A whole lot could be written about Christmas but instead of focusing on just Bentonville, who used to put a big decorated tree on the square, complete with presents, back in the 20’s, I wanted to touch on something we all remember – The Sears Christmas Wish Book!
Although they had started offering a catalog as far back as 1888, by the 30’s they realized that they were missing an opportunity, and that was to cater to children too. In 1934 they published their first Christmas Wish Book, a catalog that had a few features for adults, like coats and pajamas – mostly winter wear – but the rest of which was geared to the kids. I don’t know about you, but I can bet you did just what my brothers and I did – you found the coolest stuff you wanted and circled it and put your name on it.
That way Santa would know exactly what you wanted! It’s in the book! With your name on it even!
Wal-Mart had a lot of the stuff on the shelves by the time I was growing up. I could go see it for myself. But there was a world of stuff out there that they didn’t.
I always, for years after I probably should have known better, put out milk and cookies for Santa.
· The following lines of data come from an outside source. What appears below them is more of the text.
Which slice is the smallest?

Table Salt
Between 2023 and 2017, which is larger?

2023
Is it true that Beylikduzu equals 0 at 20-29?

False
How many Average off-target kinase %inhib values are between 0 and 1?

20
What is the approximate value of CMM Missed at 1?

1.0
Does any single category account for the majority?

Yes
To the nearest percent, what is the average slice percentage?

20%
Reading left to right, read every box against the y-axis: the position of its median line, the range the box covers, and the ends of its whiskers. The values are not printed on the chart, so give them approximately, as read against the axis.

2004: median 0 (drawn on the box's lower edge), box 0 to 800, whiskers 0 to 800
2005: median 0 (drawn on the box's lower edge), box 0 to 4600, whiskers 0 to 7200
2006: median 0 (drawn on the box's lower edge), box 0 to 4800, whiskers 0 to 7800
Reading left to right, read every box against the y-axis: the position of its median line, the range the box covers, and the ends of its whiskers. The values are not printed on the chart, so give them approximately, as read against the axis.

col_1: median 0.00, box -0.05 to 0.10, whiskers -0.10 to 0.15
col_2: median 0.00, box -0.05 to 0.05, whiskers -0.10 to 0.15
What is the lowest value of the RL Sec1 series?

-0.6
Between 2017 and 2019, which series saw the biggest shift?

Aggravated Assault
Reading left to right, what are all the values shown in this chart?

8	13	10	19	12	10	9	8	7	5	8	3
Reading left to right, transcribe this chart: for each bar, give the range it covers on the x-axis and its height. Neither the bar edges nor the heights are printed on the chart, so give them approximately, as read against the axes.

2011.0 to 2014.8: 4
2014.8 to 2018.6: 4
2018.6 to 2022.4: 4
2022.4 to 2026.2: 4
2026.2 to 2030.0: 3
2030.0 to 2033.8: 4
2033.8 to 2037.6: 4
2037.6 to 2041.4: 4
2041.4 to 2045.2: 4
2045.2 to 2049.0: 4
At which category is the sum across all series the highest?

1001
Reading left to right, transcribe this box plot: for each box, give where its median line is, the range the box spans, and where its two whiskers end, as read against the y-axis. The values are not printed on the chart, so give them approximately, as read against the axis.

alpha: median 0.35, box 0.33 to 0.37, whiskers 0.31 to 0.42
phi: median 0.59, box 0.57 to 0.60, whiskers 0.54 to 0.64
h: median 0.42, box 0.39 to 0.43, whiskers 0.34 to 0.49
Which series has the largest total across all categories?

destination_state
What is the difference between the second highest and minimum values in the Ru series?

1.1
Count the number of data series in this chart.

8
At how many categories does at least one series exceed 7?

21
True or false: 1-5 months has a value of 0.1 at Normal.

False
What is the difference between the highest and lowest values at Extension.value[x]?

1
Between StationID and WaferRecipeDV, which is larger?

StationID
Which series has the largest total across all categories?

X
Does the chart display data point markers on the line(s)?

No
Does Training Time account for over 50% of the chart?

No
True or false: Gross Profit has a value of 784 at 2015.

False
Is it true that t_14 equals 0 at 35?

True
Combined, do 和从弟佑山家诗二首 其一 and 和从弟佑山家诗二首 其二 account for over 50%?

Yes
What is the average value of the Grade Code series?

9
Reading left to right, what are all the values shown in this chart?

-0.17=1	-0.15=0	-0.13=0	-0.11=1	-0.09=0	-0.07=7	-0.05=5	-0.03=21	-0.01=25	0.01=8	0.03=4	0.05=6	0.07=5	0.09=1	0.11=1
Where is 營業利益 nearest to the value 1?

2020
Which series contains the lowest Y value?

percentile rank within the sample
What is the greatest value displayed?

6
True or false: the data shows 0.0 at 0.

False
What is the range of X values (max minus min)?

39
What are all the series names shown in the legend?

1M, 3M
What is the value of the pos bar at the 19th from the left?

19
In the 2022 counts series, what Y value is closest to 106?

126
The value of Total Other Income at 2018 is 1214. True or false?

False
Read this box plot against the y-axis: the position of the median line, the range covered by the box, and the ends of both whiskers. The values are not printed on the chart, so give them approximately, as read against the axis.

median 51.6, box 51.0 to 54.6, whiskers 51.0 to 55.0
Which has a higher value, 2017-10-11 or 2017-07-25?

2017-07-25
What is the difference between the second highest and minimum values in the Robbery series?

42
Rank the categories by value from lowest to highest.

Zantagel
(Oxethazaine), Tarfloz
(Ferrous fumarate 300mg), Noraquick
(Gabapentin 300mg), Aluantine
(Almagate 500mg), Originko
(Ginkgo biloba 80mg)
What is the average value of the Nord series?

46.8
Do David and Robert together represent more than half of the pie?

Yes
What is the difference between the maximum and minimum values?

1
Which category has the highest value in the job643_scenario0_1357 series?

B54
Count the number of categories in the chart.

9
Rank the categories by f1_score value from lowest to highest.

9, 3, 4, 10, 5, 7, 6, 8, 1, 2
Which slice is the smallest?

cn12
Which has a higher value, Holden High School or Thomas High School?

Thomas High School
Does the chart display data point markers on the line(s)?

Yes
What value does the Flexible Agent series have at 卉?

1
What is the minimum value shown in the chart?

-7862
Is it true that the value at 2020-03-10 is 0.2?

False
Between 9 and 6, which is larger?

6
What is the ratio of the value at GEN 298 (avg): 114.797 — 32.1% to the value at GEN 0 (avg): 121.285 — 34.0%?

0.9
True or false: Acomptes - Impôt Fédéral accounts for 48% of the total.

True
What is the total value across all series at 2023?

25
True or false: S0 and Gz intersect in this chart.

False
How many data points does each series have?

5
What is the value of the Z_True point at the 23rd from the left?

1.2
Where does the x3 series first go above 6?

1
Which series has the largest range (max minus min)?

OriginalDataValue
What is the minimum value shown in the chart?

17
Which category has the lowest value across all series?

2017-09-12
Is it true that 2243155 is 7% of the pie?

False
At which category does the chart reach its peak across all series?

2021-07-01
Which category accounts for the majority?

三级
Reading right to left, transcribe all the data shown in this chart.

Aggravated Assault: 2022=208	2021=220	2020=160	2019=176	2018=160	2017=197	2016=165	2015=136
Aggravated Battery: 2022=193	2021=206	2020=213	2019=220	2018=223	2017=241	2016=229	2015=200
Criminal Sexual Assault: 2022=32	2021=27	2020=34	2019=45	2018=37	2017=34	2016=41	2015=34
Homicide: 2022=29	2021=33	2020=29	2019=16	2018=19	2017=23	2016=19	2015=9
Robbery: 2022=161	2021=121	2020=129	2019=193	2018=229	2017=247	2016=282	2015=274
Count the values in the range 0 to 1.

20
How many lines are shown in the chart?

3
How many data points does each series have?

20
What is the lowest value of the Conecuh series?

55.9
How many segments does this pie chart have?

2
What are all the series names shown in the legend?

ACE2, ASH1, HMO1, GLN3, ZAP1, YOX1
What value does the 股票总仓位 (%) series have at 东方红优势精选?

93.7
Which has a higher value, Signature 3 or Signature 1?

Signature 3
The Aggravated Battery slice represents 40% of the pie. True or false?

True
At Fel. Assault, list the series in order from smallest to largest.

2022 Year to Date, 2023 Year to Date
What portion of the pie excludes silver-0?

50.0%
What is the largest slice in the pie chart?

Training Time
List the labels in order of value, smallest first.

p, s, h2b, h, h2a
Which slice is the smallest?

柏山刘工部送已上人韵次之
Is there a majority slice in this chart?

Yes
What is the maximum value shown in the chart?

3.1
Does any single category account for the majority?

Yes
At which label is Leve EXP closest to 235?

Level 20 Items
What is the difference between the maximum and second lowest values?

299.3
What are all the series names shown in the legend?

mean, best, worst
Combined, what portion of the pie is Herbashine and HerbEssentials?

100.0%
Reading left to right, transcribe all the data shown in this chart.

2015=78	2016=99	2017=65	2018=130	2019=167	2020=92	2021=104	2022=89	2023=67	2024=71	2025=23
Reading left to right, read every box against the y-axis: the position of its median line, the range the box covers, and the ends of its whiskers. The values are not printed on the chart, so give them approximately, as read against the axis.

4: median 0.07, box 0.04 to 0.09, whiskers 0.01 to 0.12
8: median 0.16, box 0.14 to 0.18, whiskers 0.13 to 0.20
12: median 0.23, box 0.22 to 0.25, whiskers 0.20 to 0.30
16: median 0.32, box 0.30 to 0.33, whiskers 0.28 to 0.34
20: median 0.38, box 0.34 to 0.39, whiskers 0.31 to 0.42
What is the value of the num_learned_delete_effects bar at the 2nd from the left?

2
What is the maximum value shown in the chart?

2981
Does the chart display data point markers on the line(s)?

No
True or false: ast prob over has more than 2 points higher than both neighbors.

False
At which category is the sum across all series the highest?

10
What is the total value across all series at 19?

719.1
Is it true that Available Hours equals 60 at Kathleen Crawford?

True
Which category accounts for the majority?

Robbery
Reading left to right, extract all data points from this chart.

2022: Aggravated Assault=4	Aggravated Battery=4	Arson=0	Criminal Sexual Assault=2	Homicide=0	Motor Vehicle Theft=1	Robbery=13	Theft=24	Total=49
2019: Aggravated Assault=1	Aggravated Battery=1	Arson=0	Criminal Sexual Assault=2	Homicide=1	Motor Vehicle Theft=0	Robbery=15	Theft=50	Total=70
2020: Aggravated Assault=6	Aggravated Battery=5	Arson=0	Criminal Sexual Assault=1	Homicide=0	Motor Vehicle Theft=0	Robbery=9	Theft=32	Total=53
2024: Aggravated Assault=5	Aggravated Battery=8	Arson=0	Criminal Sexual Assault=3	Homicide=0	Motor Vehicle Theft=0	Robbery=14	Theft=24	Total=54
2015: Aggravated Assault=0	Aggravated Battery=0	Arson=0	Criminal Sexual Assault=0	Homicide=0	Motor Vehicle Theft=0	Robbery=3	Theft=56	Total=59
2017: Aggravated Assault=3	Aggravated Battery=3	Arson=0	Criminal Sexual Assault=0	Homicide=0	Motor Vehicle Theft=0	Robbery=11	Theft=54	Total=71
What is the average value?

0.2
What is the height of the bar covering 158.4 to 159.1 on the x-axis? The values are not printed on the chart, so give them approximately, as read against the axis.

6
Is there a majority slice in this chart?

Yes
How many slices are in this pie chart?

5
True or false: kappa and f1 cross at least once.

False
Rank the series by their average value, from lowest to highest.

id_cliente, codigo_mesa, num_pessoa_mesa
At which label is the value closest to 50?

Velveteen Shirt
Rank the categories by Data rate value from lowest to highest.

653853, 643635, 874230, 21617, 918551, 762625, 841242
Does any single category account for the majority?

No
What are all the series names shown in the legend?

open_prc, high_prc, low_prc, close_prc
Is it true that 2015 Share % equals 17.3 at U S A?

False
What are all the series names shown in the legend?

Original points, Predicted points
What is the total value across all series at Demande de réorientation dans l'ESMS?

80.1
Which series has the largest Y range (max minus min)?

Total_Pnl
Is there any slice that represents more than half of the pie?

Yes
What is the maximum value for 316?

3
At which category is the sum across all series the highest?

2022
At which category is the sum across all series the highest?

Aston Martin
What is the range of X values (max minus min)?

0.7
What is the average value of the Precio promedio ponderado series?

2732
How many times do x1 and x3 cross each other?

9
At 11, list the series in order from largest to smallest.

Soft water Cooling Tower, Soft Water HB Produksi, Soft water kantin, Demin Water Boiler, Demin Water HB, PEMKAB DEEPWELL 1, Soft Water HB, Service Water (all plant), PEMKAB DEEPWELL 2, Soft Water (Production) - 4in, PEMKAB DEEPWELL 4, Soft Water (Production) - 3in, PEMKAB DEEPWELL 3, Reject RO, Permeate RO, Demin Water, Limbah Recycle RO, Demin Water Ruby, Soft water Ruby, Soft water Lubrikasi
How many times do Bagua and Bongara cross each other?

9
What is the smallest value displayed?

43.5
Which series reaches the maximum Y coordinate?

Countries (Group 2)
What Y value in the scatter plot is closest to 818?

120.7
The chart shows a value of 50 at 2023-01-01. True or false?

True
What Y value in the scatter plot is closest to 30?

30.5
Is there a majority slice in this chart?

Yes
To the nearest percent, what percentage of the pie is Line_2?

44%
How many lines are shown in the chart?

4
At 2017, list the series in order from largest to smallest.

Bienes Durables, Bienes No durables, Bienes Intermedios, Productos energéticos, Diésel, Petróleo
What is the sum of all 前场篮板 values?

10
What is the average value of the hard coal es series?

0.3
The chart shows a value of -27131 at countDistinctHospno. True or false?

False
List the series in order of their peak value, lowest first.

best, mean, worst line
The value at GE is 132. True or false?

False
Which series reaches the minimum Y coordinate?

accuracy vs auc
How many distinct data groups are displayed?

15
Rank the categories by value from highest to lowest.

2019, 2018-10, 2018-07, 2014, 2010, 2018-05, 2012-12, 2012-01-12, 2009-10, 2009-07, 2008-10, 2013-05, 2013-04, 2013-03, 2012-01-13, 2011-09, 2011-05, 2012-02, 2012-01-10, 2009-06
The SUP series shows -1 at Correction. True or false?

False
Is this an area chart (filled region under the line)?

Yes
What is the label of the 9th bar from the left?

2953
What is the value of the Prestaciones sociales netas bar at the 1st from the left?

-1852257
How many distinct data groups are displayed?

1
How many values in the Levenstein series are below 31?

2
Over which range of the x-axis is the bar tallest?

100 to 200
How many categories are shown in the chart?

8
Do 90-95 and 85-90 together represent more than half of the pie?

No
Wouldn’t want him to be hungry and find NOTHING! Then what would happen? No presents? Coal in my stocking? You’d better believe I left stuff for him. Taking no chances.
Share with us on Facebook your favorite Christmas memories. You won’t regret passing it along. My mom always shared the story at Christmas in which they were very poor and my grandfather had gone away for work. They lived in a dirt floor shack. My grandmother was a teacher, but depression times were hard. She got a little doll and a little straw broom. That was all they could afford. Although she passed last year, I’ll always remember that story of her sad Christmas, few toys and no dad at home. Like many of the children today who have lost a parent to death or divorce, have a parent serving overseas in the military.
The Bentonville History Museum encourages you to not only share these stories with your children and grandchildren but also to write them down for future children. While you’re at it, spend a day or two a month writing down the things you remember about your childhood, not just Christmas. The magic of Christmas and your story of it and your childhood and how you got by and survived should not be lost. It is to be cherished and remembered.